A sanção da nova lei que expande a licença-paternidade no Brasil para até 20 dias, gradualmente, reacende um debate crucial sobre a desigualdade de gênero no ambiente corporativo. Longe de ser apenas uma questão de direito ao afastamento, esta medida toca na espinha dorsal da forma como o mercado de trabalho ainda percebe e valora a contribuição feminina. Analisamos como essa alteração, apesar de progressista, pode ser insuficiente para desmantelar os vieses arraigados que penalizam as mulheres em suas carreiras e finanças.

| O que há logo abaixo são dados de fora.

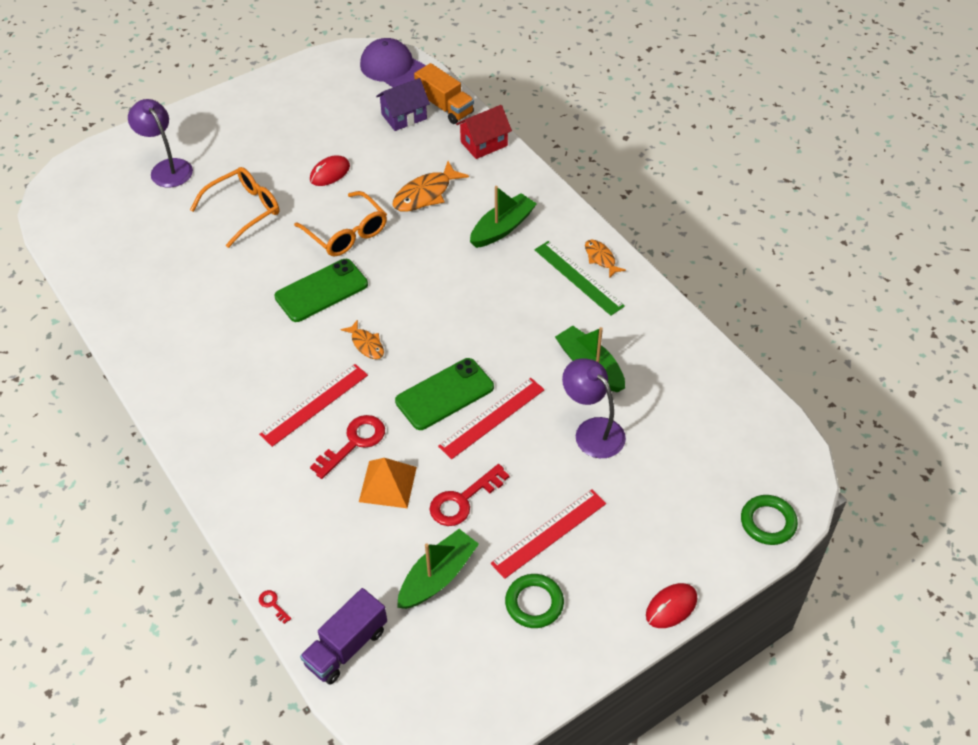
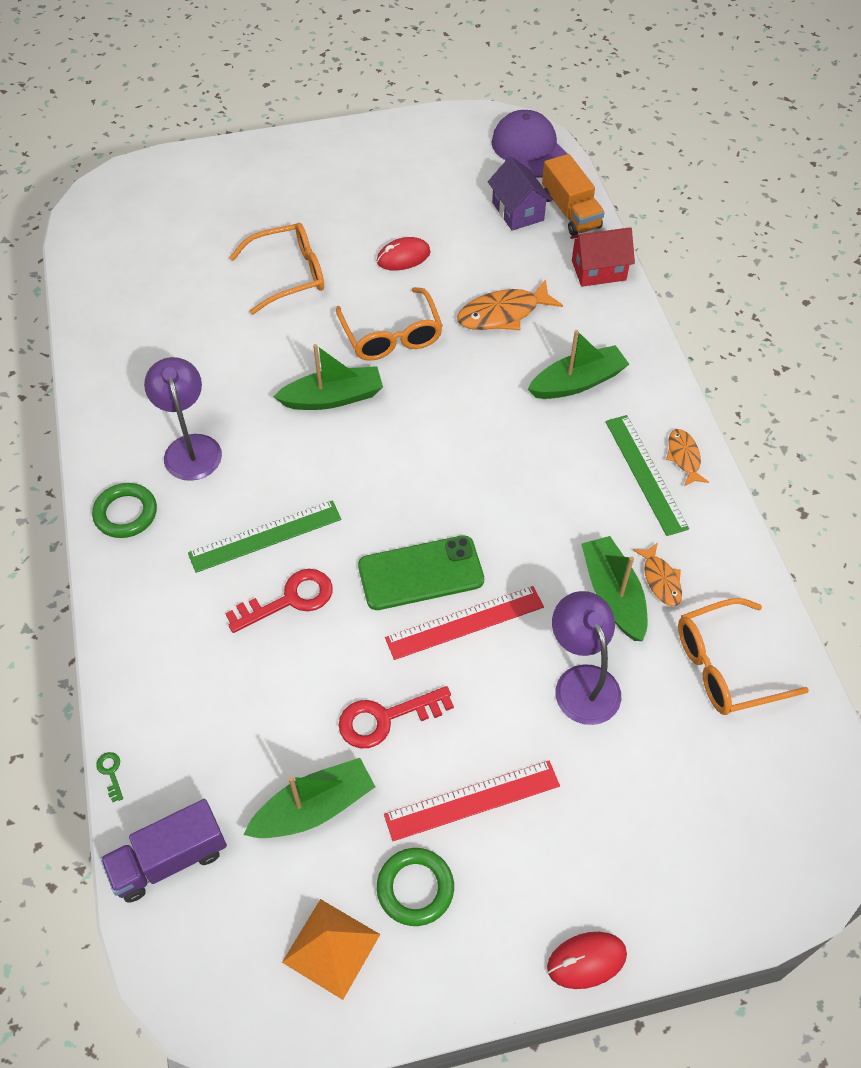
camera: 20 degrees right, 5 degrees up
purple lamp [128,99,193,187] -> purple lamp moved to [144,357,222,481]
red ruler [259,364,368,447] -> green ruler [188,500,342,573]
red key [259,590,291,624] -> green key [96,752,123,802]
green phone [275,259,368,322] -> green boat [273,344,383,410]
orange fish [340,320,384,359] -> orange fish moved to [633,543,682,606]
orange pyramid [359,458,417,508] -> orange pyramid moved to [282,899,380,1000]
purple house [376,78,430,131] -> purple house turned 75 degrees clockwise [488,157,552,231]
green ring [741,495,798,545] -> green ring moved to [92,483,157,538]
none -> orange glasses [678,598,809,715]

A legislação se propõe a aliviar a concentração da responsabilidade parental na figura materna, mas a disparidade entre a licença-paternidade e a licença-maternidade – que pode durar até 180 dias – revela que o cuidado familiar ainda é tratado como um 'custo previsível' predominantemente feminino. Este cenário tem ramificações diretas nas decisões de contratação, promoção e retenção de talentos, perpetuando um ciclo que afeta não só a vida individual das mulheres, mas também a produtividade e a inovação da economia brasileira como um todo.

Por que isso importa?

Para o leitor, este cenário desenha um quadro complexo sobre o valor do trabalho e a equidade de oportunidades. Para as mulheres, a licença-paternidade ampliada é um reconhecimento importante, mas seu alcance limitado significa que o peso do cuidado ainda tende a recair sobre elas. Isso se traduz em menores chances de ascensão profissional, salários defasados e uma sobrecarga de trabalho doméstico e parental que mina sua disponibilidade para projetos estratégicos. O "custo da maternidade" continua sendo um fator que empresas, consciente ou inconscientemente, atribuem à força de trabalho feminina, impactando suas decisões de recrutamento e desenvolvimento de carreira. Para os homens, a ampliação oferece uma chance de maior envolvimento na primeira infância, promovendo laços familiares mais fortes. Contudo, a cultura organizacional muitas vezes ainda penaliza o pai que se afasta, criando um dilema entre o direito e a 'performance' profissional, limitando o uso efetivo do benefício. As empresas que não enxergarem o cuidado compartilhado como uma estratégia de retenção de talentos qualificados — especialmente mulheres — perderão competitividade. A análise não é sobre o custo da parentalidade, mas sobre a distribuição desequilibrada desse custo. A economia brasileira perde bilhões ao subutilizar o potencial de mulheres altamente qualificadas que são forçadas a desacelerar ou abandonar suas carreiras. O impacto direto para você, leitor, reside na compreensão de que a busca pela equidade no mercado de trabalho não é apenas uma questão social, mas uma alavanca econômica crucial para um desenvolvimento mais robusto e justo. A licença-paternidade é um passo, mas a verdadeira transformação exige políticas internas corporativas e uma mudança cultural profunda que valorize o cuidado e as habilidades desenvolvidas na parentalidade, desassociando-o de um 'passivo' de gênero.

Contexto Rápido

  • A desigualdade de gênero no mercado de trabalho brasileiro é estrutural: mulheres, apesar de mais escolarizadas (59,6% dos concluintes do ensino superior), ocupam apenas 26,5% dos cargos de alta liderança e recebem 78,6% do rendimento masculino.
  • Estudos indicam que quase metade das mães formais deixa o mercado de trabalho em até 24 meses após a licença-maternidade, muitas vezes por iniciativa do empregador, reforçando a percepção da maternidade como um 'custo'.
  • Comparada a países como Suécia (480 dias compartilhados), a ampliação da licença-paternidade brasileira para 20 dias, embora tire o país de uma posição restritiva, ainda posiciona o Brasil em um patamar intermediário, sem uma política de licença parental verdadeiramente compartilhada.
Dados de contexto baseados em estatísticas públicas e levantamentos históricos.